Réunis dans différentes structures des syndicalistes entre autre le SNECATH, SYNEP et SYECO accompagnés par les organisations de la société civile, les enseignants ont manifesté pour réclamer leurs salaires et des bonnes conditions de travail.

Avec des banderoles, sur lesquelles on pouvait lire « Que le président de la RDC honore ses enseignants dans l’enseignement; Non à la discrimination dans ce pays; L’enseignement ne doit pas être fondé sur des promesses et accords non réalisables; Les NU et NP doivent être payés …», ces manifestants ont été vite dispersés par des éléments de la Police nationale congolaise (PNC) avec en des bombes à gaz lacrymogènes.

Ici, certains des manifestants ont été blessés et autres arrêtés par la police. Les blessés gaves ont été conduits à l’hôpital pour des soins appropriés.

Deo Dyalunda, rapporteur provincial du Syndicat des écoles conventionnées catholiques (SYNECATH), fait savoir qu’il est “incompressible qu’un enseignant qui marche pacifiquement pour réclamer son droit et, ayant préalablement informé le maire de ville, soit tabassé par les éléments de la polices envoyés par la même autorité».

« Nous venons d’être dispersé par les éléments de la Police nationale congolaise envoyés par le maire de ville.

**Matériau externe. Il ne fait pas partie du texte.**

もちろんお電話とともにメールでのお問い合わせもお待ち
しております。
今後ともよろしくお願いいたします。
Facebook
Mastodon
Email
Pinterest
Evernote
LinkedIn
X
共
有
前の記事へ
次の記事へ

Alors que nous voudrions manifester pacifiquement pour revendiquer nos droits. Nous avons des revendications à présenter auprès du président de la république via le gouverneur de province. Nous avions écrit au maire de la ville pour dire que le jour de la reprise des cours, nous allons manifester parce que, nous ne sommes pas d’accord avec une reprise sans que les conditions de travail des enseignants ne soient réunis », indique Deo Dyalunda.

Il souligne que le maire de la ville de Bukavu est le “responsable” de tous les dégâts causés et doit “payer les pots cassés ».

Tout en demandant le départ du maire de la ville, Deo Dyalunda rappelle que la réclamation des enseignants se repose sur trois revendications. Notamment, « Payer les enseignant Nouvelles Unités; payer le 2ème et le 3ème palier aux enseignants; et la suppression des zones salariales. C’est-à-dire, payer chaque enseignant selon son diplôme et non selon le milieu où il preste“.

Il insiste et signe: “l’enseignant ne sera jamais à l’école tant que le Protocol l’accord de Bibwa, signé le 18 décembre 2019, ne sera pas mis en application“. Car, avance-t-il, “c’est nous qui sommes les grandes victimes ».

Signalons que la marche des enseignants a eu comme point de départ, le Bureau de Coordination de la Société civile. Elle devrait chuter au gouvernorat où un mémorandum devrait être lu et déposé entre les mains de l’autorité provinciales. Mais, les manifestants ont été dispersés au niveau de la mairie de Bukavu.